Dia kembali menggeplak ku dan langsung membonceng di belakangku. Dia tersenyum dan aku memintanya berpegangan.

“Padahal deket loh dari sini ke rumahnya Mpok Munaroh,” ucapku.

“Kenapa minta pegangan!?” serunya melepas pegangan nya.

“Supaya lo tau, selain berpegang teguh pada agama kita juga harus berpegang teguh dengan janji sang calon masa depan. Ea…” kekehku.

“Gelo,” umpatnya.

Kembali melewati jalan biasa. Aku merasa aneh dengan suasananya. Hanya saja, saat melintasi gerbang kosan, aku seperti sedang memasuki daerah lain. Kabut asap kembali terlihat.
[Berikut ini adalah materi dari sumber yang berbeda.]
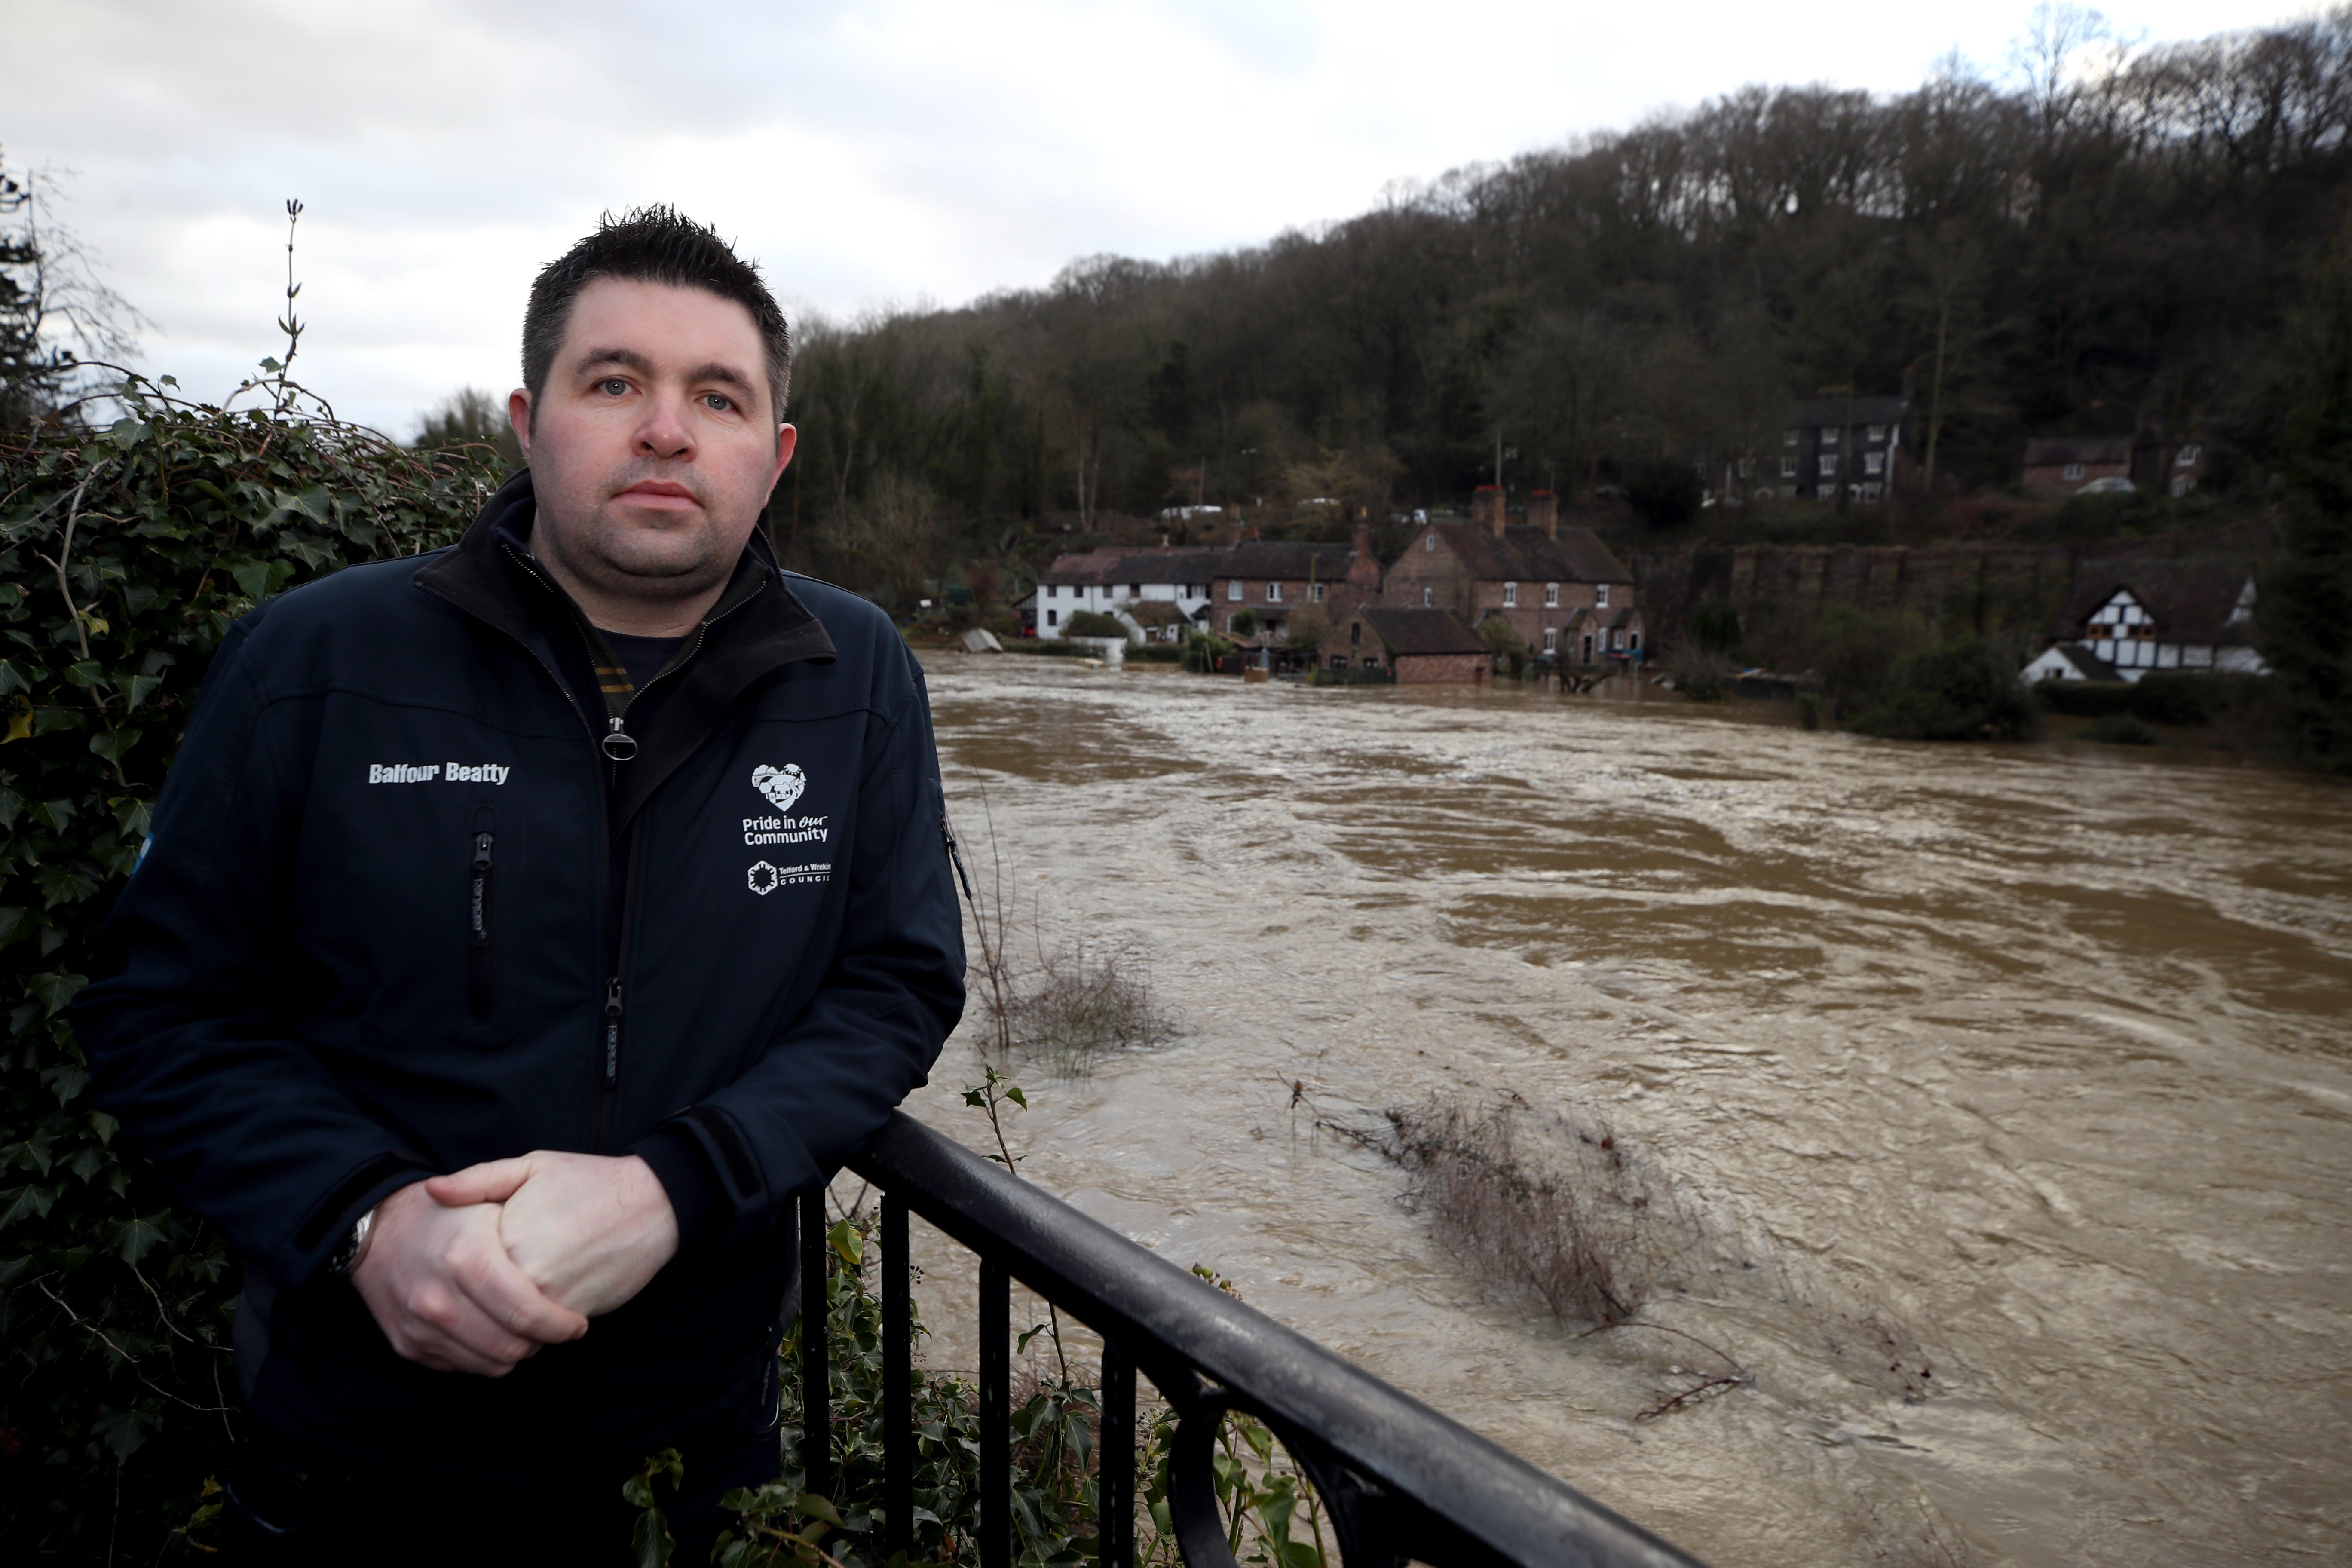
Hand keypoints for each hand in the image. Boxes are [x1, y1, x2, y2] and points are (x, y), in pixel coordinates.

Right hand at [349, 1180, 588, 1376]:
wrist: (375, 1232)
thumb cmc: (443, 1215)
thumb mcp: (481, 1194)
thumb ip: (520, 1206)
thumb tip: (550, 1223)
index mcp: (465, 1258)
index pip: (525, 1312)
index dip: (560, 1325)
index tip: (577, 1323)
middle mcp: (439, 1299)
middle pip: (511, 1346)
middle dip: (543, 1342)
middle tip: (557, 1328)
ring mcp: (421, 1327)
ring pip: (490, 1364)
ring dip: (517, 1352)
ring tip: (529, 1330)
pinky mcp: (410, 1346)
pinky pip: (463, 1367)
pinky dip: (486, 1355)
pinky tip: (495, 1331)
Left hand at [427, 1152, 678, 1319]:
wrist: (654, 1203)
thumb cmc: (590, 1181)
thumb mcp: (532, 1166)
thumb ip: (479, 1180)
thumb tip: (432, 1190)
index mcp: (506, 1232)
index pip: (462, 1270)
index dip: (464, 1270)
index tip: (472, 1264)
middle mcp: (525, 1269)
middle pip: (481, 1304)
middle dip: (479, 1305)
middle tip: (488, 1289)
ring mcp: (551, 1296)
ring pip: (508, 1327)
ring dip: (506, 1323)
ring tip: (514, 1300)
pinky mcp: (575, 1314)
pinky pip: (540, 1335)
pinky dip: (536, 1330)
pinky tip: (541, 1308)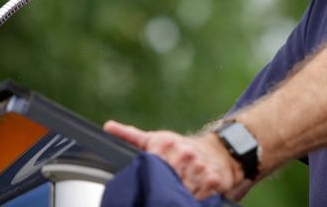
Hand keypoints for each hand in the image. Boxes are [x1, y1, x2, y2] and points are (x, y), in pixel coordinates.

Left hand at [103, 120, 243, 199]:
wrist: (218, 150)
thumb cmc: (181, 147)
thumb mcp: (155, 139)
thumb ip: (130, 136)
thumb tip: (108, 127)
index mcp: (167, 145)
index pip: (150, 168)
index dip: (148, 180)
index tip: (147, 185)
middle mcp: (184, 155)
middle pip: (165, 184)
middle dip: (161, 191)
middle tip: (160, 193)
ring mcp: (200, 168)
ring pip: (181, 194)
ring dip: (176, 197)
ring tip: (174, 195)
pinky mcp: (213, 180)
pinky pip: (198, 199)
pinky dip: (193, 201)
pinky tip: (190, 196)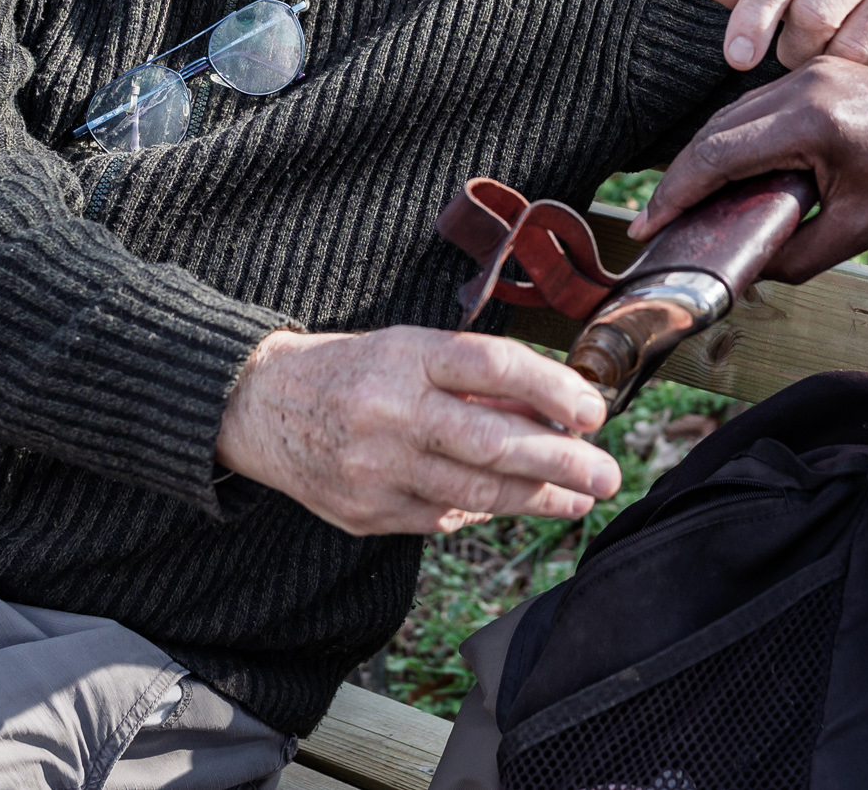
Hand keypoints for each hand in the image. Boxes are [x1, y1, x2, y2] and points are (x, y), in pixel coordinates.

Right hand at [216, 326, 622, 535]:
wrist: (260, 406)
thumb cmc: (352, 370)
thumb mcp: (410, 349)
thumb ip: (475, 378)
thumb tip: (555, 409)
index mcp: (406, 356)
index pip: (492, 367)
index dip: (551, 389)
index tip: (593, 410)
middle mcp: (390, 411)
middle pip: (491, 443)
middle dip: (560, 463)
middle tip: (607, 474)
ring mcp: (375, 467)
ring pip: (474, 493)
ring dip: (535, 499)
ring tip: (576, 498)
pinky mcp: (364, 512)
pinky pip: (441, 518)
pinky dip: (480, 512)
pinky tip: (508, 504)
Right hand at [626, 57, 867, 282]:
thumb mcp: (857, 231)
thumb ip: (792, 255)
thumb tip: (745, 273)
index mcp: (812, 121)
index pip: (718, 155)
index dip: (675, 193)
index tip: (649, 223)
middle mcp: (804, 85)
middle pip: (716, 130)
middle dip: (682, 177)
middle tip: (661, 219)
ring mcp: (813, 71)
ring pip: (734, 114)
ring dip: (708, 156)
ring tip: (690, 202)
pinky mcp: (822, 72)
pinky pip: (761, 105)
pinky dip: (738, 138)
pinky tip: (733, 172)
Aku mendengar Syarifah yang terus merapalkan doa. Dari spion aku melihat dia memejamkan mata. Mungkin takut atau modus biar aku melihatnya anak alim.

“Doa apa sih? Panjang banget nggak selesai selesai,” tanyaku.

“Diem!” ucapnya tegas dan memegang bajuku cukup kuat. Aku pun merasa motor ini berjalan dengan kecepatan tinggi, tapi kenapa justru terlihat pelan sekali. Aku mencoba menengok dari samping, kembali ada sosok gaib yang ternyata sedang mengerjai kami. Badanya penuh darah dan kukunya sangat tajam. Mata merah dan sedang menggerogoti ban belakang motor. Aku punya ide.

Aku berhenti, lalu mengerem dan menggerbernya dengan kuat.

“Ngeng ngeng nggeng nggeng nggeng …!”

Geberan membuat asap mengepul dan setelah itu, aku langsung tancap gas dengan kuat. Syarifah kaget dan hampir terjungkal jika tak berpegangan.

“Randu!!” teriaknya. Aku hanya tersenyum saja. Makhluk tadi sudah hilang seiring dengan asap buatan dari knalpot motor yang aku geberkan.